Gazebo decoratiMettete i fiori nei vostri vaccini e altre petalose misure antivirus

L’ultima trovata di Arcuri è quella di decorare con le primule rosa le strutture (da costruire) dove metterci in fila per un'iniezione, come se fossimo dei bambini dell’asilo

phillip-larking, Unsplash

Si resta vagamente storditi guardando la campagna “L’Italia rinasce con un fiore”, presentata ieri dal Commissario per l’emergenza Covid Domenico Arcuri, che dovrebbe fare da sfondo alla vaccinazione di massa contro il virus. Storditi per una serie di motivi, il primo dei quali è riassumibile in una domanda: davvero pensano che il Paese possa essere incoraggiato alla resurrezione da 300 gazebo decorati da primule rosa dove mettersi in fila per un’iniezione? Cosa pensano, che siamo bambini dell’asilo?

Magari sì, lo siamo, e allora la campagna funzionerà. Altrove, dove i Paesi sono popolati da adulti normodotati, nessuno ha immaginato di buttare soldi ed energie in capannoni colorati. In Germania i 16 lander forniranno domani l’elenco dei 60 centri di smistamento predisposti – ma probabilmente saranno di più: solo la Baviera ne prevede 90 – reperiti tra aree fieristiche, aeroporti dismessi, fabbriche (la Opel ha messo a disposizione alcuni suoi stabilimenti). La Gran Bretagna ha cominciato le vaccinazioni negli ospedali (50) dopo aver allestito appositi percorsi per i destinatari delle prime dosi. La Spagna ha centralizzato la campagna, individuando 13mila punti di somministrazione in strutture territoriali già esistenti e stabilito un elenco di priorità basato su 15 categorie.

Nessuno ha pensato ai fiori, alla metafora del risveglio della natura, o alla necessità di imbellettare con riferimenti bucolici un’operazione di salute pubblica su larga scala che, tra l’altro, non ha ancora una data specifica d’inizio. Nessuno, mentre sospiriamo per scavallare il Natale e forse la terza ondata che seguirà, ha progettato di fare uno spot sulla resurrezione di primavera e di promettere che “la rinascita dei fiori sarà anche la nostra”, perché sarà arrivato il momento di “abbandonare l’incertezza e schiudere i colori alla luce del sole, che ci vedrà ancora una volta insieme come primule” (testuale, dal video della campagna).

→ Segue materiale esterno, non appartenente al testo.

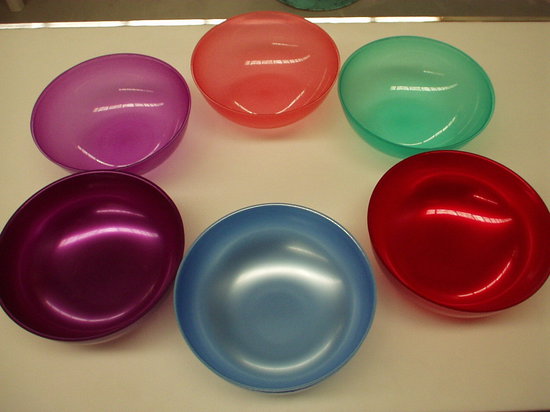
Locate an element on the screen. The image size is (550, 412). dark purple bowl is located at coordinates (119, 241).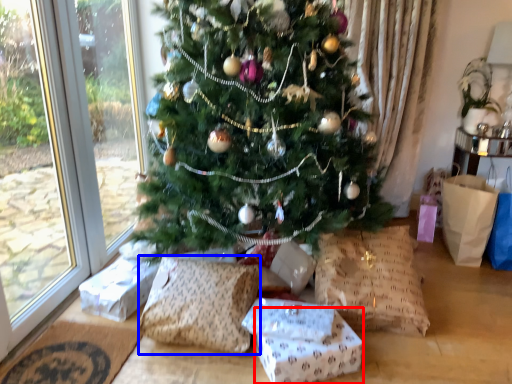
Question: Which object is further to the camera taking this photo, gift box (highlighted by a red box) or pillow (highlighted by a blue box)?

Choices:
 (A) gift box
 (B) pillow

Answer: (B)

Forse siamo più bravi noi degli altri. Forse, come ha detto Arcuri nella conferenza stampa in cui ha presentato i padiglioni (peraltro con scarni dettagli: «Chi li fabbricherà?». «Pensiamo che molte aziende ci regaleranno il frutto del loro ingegno») ci affidiamo alle primule perché siamo «la culla della creatività». Magari è un premio di consolazione: tutti noi vorremmo essere la culla della serietà, dell’organizzazione, dello spirito di servizio, dell’efficienza, e invece ci è toccata la maledizione dell’eccellenza in fantasia, e quindi ci tocca farci forza coi gazebo petalosi progettati da Stefano Boeri su ispirazione di artisti e intellettuali «dal Verrocchio a Pasolini» (sì, siamo pure la culla del Liceo Classico).

Sia come sia, la presentazione decembrina di uno spot tarato su scadenze temporali assai lontane, aprile o maggio, rivela lo stato di assoluta insicurezza della macchina dell’emergenza e la sua disperata ricerca di consenso. Il vaccino e la fine del virus come Sol dell’Avvenire, come Meno Tasse Per Tutti, come la Fine della Povertà, come L’Espulsione di Tutti i Clandestini, la Fine del Bicameralismo Perfetto, il Trionfo dell’Honestà e ogni altra araba fenice inventata dalla nostra politica per mascherare la difficoltà di governare la realtà quotidiana, quel che esiste qui e ora, e sedare gli interrogativi poco commendevoli che gli italiani si stanno facendo adesso, in questo inverno non solo meteorologico.

Perché siamo il Paese d’Europa col maggior numero di morti? Perché riapriamo tutto e vorremmo riaprire di più mentre oltreconfine si fa il contrario? Va bene la primavera, la rinascita della natura, vanno bene le primule, ma perché non parliamo del Recovery Plan che dovremmo presentare entro gennaio?